An experimental treatment aimed at helping people with severe peanut allergy scored a clinical win Tuesday, putting it in line to possibly become the first drug to provide meaningful protection against accidental exposure.
Based on the positive results, Aimmune Therapeutics expects to seek U.S. approval for its preventative peanut allergy therapy by the end of the year, with a European filing in 2019, the company said.
As a ~65-year-old with a life-long severe peanut allergy I find this article a little amusing but noted that it does conclude there is no cure for a peanut allergy so BRAVO.
From my experience
1. The only viable cure for ingesting peanut products is to expel them; and
2. I have always coached others and suggested parents teach their children to
a. quickly identify when they are having an allergic reaction; then
b. immediately expel the peanuts from their system (aka vomit)

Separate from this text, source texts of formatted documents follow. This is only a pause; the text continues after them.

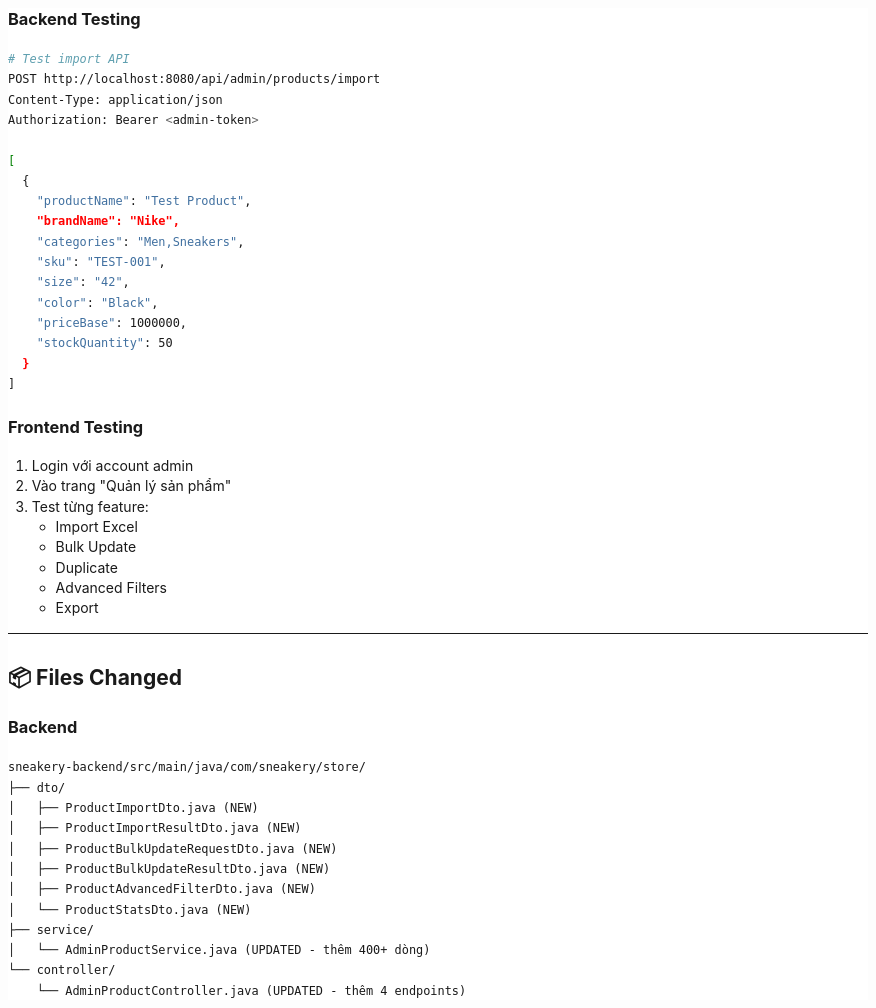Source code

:### Backend Testing
```bash
# Test import API
POST http://localhost:8080/api/admin/products/import
Content-Type: application/json
Authorization: Bearer <admin-token>

[
  {
    "productName": "Test Product",
    "brandName": "Nike",
    "categories": "Men,Sneakers",
    "sku": "TEST-001",
    "size": "42",
    "color": "Black",
    "priceBase": 1000000,
    "stockQuantity": 50
  }
]
```

### Frontend Testing
1. Login với account admin
2. Vào trang "Quản lý sản phẩm"
3. Test từng feature:
   - Import Excel
   - Bulk Update
   - Duplicate
   - Advanced Filters
   - Export

---

## 📦 Files Changed

### Backend
```
sneakery-backend/src/main/java/com/sneakery/store/
├── dto/
│   ├── ProductImportDto.java (NEW)
│   ├── ProductImportResultDto.java (NEW)
│   ├── ProductBulkUpdateRequestDto.java (NEW)
│   ├── ProductBulkUpdateResultDto.java (NEW)
│   ├── ProductAdvancedFilterDto.java (NEW)
│   └── ProductStatsDto.java (NEW)
├── service/
│   └── AdminProductService.java (UPDATED - thêm 400+ dòng)
└── controller/
    └── AdminProductController.java (UPDATED - thêm 4 endpoints)
```

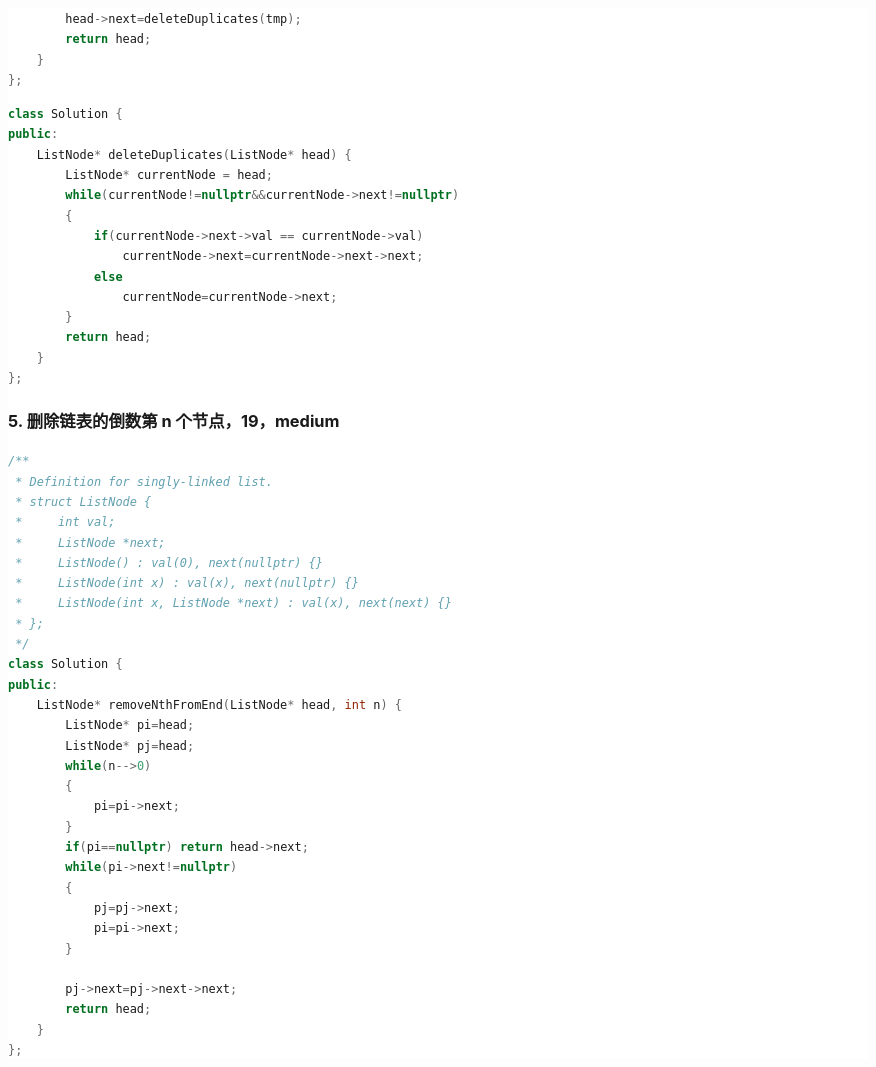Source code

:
 ```c++
        head->next=deleteDuplicates(tmp);
        return head;
    }
};
```

```c++
class Solution {
public:
    ListNode* deleteDuplicates(ListNode* head) {
        ListNode* currentNode = head;
        while(currentNode!=nullptr&&currentNode->next!=nullptr)
        {
            if(currentNode->next->val == currentNode->val)
                currentNode->next=currentNode->next->next;
            else
                currentNode=currentNode->next;
        }
        return head;
    }
};
```



### 5. 删除链表的倒数第 n 个节点，19，medium

```c++
/**
 * Definition for singly-linked list.
 * struct ListNode {
 *     int val;
 *     ListNode *next;
 *     ListNode() : val(0), next(nullptr) {}
 *     ListNode(int x) : val(x), next(nullptr) {}
 *     ListNode(int x, ListNode *next) : val(x), next(next) {}
 * };
 */
class Solution {
public:
    ListNode* removeNthFromEnd(ListNode* head, int n) {
        ListNode* pi=head;
        ListNode* pj=head;
        while(n-->0)
        {
            pi=pi->next;
        }
        if(pi==nullptr) return head->next;
        while(pi->next!=nullptr)
        {
            pj=pj->next;
            pi=pi->next;
        }
            
        pj->next=pj->next->next;
        return head;
    }
};
```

3. The recovery time is basically 1:1 (i.e. 30 minutes ingested = 30 minutes to recover or stabilize)
My sense is relying on immunotherapy or an EpiPen is not prudent and a bad strategy since it only masks the symptoms and fails to address the root cause which, unless it is expelled, must then pass through the sufferer’s system over the next 12-24 hours. Why would/should anyone subject themselves or others to that misery?
Fun fact:
this “exceptional” compound, AR101, is nothing other than defatted powdered lightly roasted peanut flour! Used sprinkled on food about to be eaten to desensitize the subject (all above data from their efficacy and safety study). And the challenging amount in the trial was equivalent to three peanut kernels.
Basically, the whole business is pointless as I don’t see how you can forbid any nut/food company out there to sell powdered defatted peanuts at 100 mg doses in the supermarket. Or even better, you can grind half a kernel of roasted peanuts yourself on your food, and you get the same (I believe the fat is not therapeutically particularly relevant).
But, “sophisticated” investors and their “qualified” consultants surely know better.
When I read this stories (like the Innate Immunotherapeutics one), I wonder if everyone from the visionary entrepreneurs, to the investors, consultants, FDA representatives and journalists are just a bunch of ignorant m***ns, or more or less skilled scammers.